Em uma das cartas divulgadas nesta quarta-feira, escrita para o seu amigo Gianfranco Ivancich em Cuba, em fevereiro de 1953, Hemingway falou sobre ter de sacrificar seu gato Tio Willie depois que ele foi atropelado por um carro.
"Sim, eu sinto sua falta, Tio Willie. Eu tive que atirar em pessoas, mas nunca em alguém que tenha conhecido e amado por 11 anos", escreveu o autor. "Nem ninguém a ronronar com as duas pernas quebradas."
O ano das cartas varia de 1953 a 1960, um ano antes do suicídio do laureado escritor.
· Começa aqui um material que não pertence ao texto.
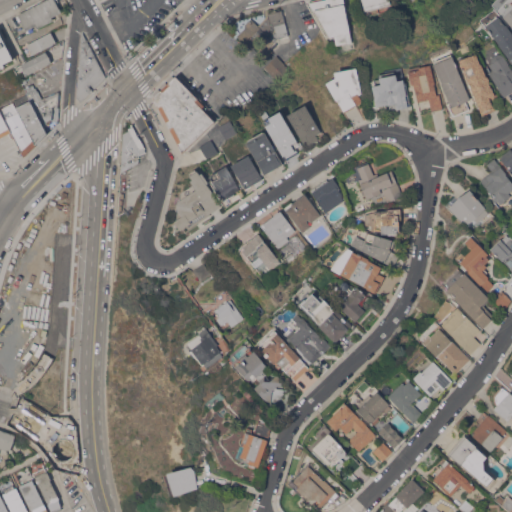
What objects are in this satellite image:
road: (2, 1)
road: (215, 2)
road: (236, 3)
building: (375, 3)
building: (375, 4)
road: (149, 5)
building: (39, 13)
building: (508, 14)
building: (40, 15)
building: (509, 17)
building: (333, 18)
building: (333, 18)
building: (266, 29)
building: (264, 31)
building: (500, 32)
building: (502, 35)
building: (42, 42)
road: (105, 43)
building: (42, 44)
road: (172, 47)
building: (5, 49)
building: (5, 53)
building: (36, 62)
building: (36, 64)
building: (276, 67)
building: (277, 68)
road: (71, 70)
building: (87, 70)
building: (501, 73)
building: (502, 74)
road: (228, 79)
building: (23, 80)
building: (452, 82)
building: (479, 83)
building: (479, 83)
building: (452, 84)
building: (425, 86)
building: (346, 87)
building: (426, 87)
traffic signals: (129, 88)
building: (31, 89)
building: (347, 90)
building: (390, 91)
building: (391, 91)
road: (112, 105)
building: (46, 106)
building: (182, 112)
building: (183, 113)
building: (29, 118)
building: (31, 118)
traffic signals: (96, 122)
building: (304, 124)
building: (4, 125)
building: (306, 125)
building: (18, 127)
building: (228, 128)
road: (87, 129)
building: (282, 134)
building: (283, 136)
traffic signals: (79, 137)
building: (131, 147)
building: (264, 152)
building: (265, 153)
building: (507, 158)
building: (508, 159)
road: (161, 171)
building: (247, 171)
building: (247, 171)
road: (35, 178)
building: (498, 181)
building: (225, 182)
road: (288, 182)
building: (376, 182)
building: (378, 182)
building: (225, 183)
building: (499, 185)
building: (328, 193)
building: (329, 195)
building: (196, 202)
building: (197, 203)
road: (5, 204)
building: (468, 208)
building: (468, 209)
building: (302, 211)
building: (303, 212)
building: (384, 220)
building: (384, 223)
building: (279, 228)
building: (279, 230)
building: (375, 245)
building: (378, 247)
building: (504, 250)
building: (504, 251)
building: (260, 253)
building: (261, 254)
building: (477, 263)
building: (477, 263)
building: (360, 269)
building: (360, 269)
building: (202, 271)
road: (183, 286)
road: (96, 287)
building: (469, 296)
building: (500, 298)
building: (471, 299)
building: (505, 300)
building: (354, 303)
building: (354, 305)
road: (400, 309)
road: (56, 312)
building: (228, 312)
building: (228, 313)
building: (327, 315)
building: (325, 316)
building: (458, 325)
building: (462, 330)
building: (306, 337)
road: (74, 340)
building: (307, 340)
building: (206, 347)
building: (205, 348)
building: (447, 350)
building: (448, 351)
building: (282, 353)
building: (285, 357)
building: (252, 366)
building: (259, 375)
building: (432, 377)
building: (432, 379)
building: (271, 388)
building: (252, 398)
building: (407, 399)
building: (407, 400)
building: (372, 406)
building: (505, 406)
building: (505, 407)
building: (374, 408)
road: (438, 424)
building: (352, 425)
road: (38, 426)
building: (352, 427)
building: (203, 428)
building: (262, 428)
building: (489, 431)
building: (489, 433)
building: (391, 434)
building: (391, 435)
building: (6, 439)
building: (7, 440)
building: (255, 445)
building: (251, 448)
building: (330, 449)
building: (383, 450)
building: (331, 451)
building: (383, 451)
road: (80, 456)
building: (0, 459)
road: (30, 459)
building: (471, 459)
building: (473, 461)
building: (352, 464)
road: (212, 477)
building: (452, 478)
building: (452, 479)
building: (182, 480)
building: (184, 481)
road: (101, 483)
road: (59, 484)
building: (313, 487)
building: (314, 487)
building: (48, 489)
building: (49, 491)
building: (33, 496)
building: (404, 497)
building: (405, 498)
building: (14, 499)
building: (22, 499)
building: (505, 501)
building: (508, 504)
building: (3, 505)
building: (466, 505)
building: (467, 507)
building: (424, 510)
building: (431, 511)
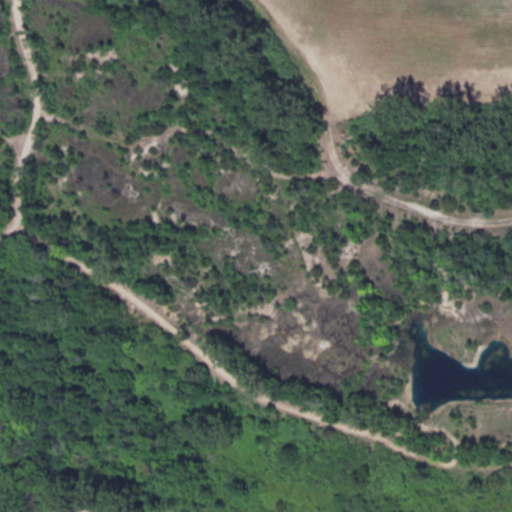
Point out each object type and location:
road: (145, 326)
Datilografadas ou escritas com sua caligrafia embaralhada, algumas chegaram em envelopes de papel cebola de sua casa em Finca Vigia, em Cuba.
O autor também escreveu da Europa, quando estava no safari na África e de sua casa em Idaho.
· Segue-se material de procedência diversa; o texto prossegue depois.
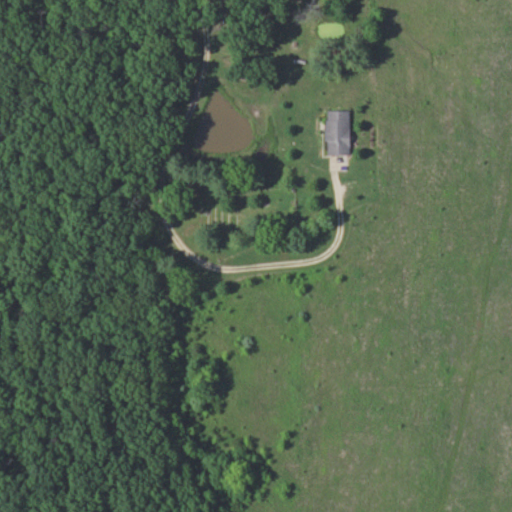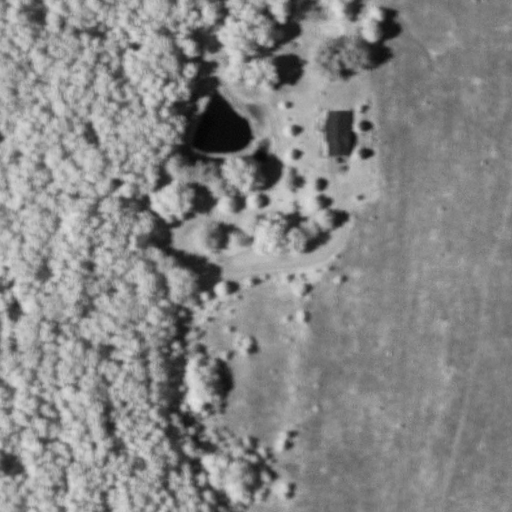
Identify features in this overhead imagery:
building: (339, 131)
road: (175, 225)
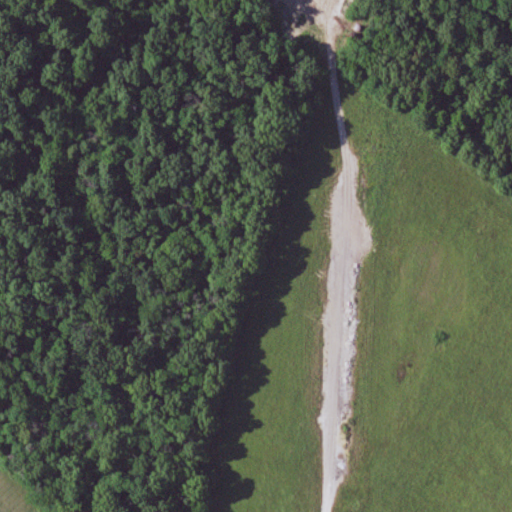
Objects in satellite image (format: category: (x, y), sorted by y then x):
road: (343, 255)
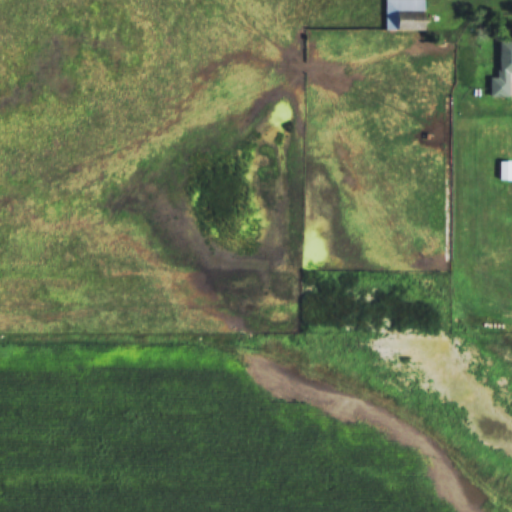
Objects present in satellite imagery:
building: (401, 15)
building: (500, 68)
building: (504, 168)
Ivancich e Hemingway se conheceram em um hotel em Veneza em 1949 e iniciaram uma amizade, apesar de uma diferença de idade de 20 anos, pois ambos tinham sofrido ferimentos de guerra nas pernas.
"Eu gostaria de poder escrever cartas tão boas quanto as suas", Hemingway disse em uma carta de janeiro 1958. "Talvez seja porque eu já escrevi tudo."
Especialistas dizem que as cartas mostram um lado de Hemingway imperceptível em seu trabalho como autor de temas como a guerra, as touradas, a pesca e a caça.
A Kennedy Library Foundation comprou as cartas a Ivancich em novembro e o curador da Coleção Hemingway, Susan Wrynn, reuniu-se com o agora idoso Ivancich na Itália.
"Ele ainda escreve todas as manhãs", disse Susan na quarta-feira. "Hemingway o encorajou a fazê-lo."
Juntas, as cartas mostram que o autor tinha um lado gentil e separava tempo para ser paternal e dar carinho a um amigo jovem, disse Susan Beegel, editora da revista acadêmica The Hemingway Review.
A carta de Hemingway sobre a morte de seu gato também mostra a luta do escritor para separar sua vida privada de sua vida pública. Hemingway descreveu como um grupo de turistas vieram à cidade naquele dia.
"Eu ainda tinha a arma e disse-lhes que tinham chegado em um momento ruim e lhes pedi que entendessem e partissem", escreveu ele.
Mas ele não conseguiu convencer um deles, que teria dito: "Chegamos no momento mais interessante, a tempo de ver o grande Hemingway chorar porque tem que matar um gato".
Em muitas das cartas, Hemingway pergunta a seu amigo sobre sua irmã Adriana Ivancich.
A menina era uma musa para o escritor, após conhecê-la em uma produção de caça ao pato, na Itália. Ela inspirou um dos personagens principais de seu romance "Do outro lado do Rio, Entre as Árvores", disse Beegel.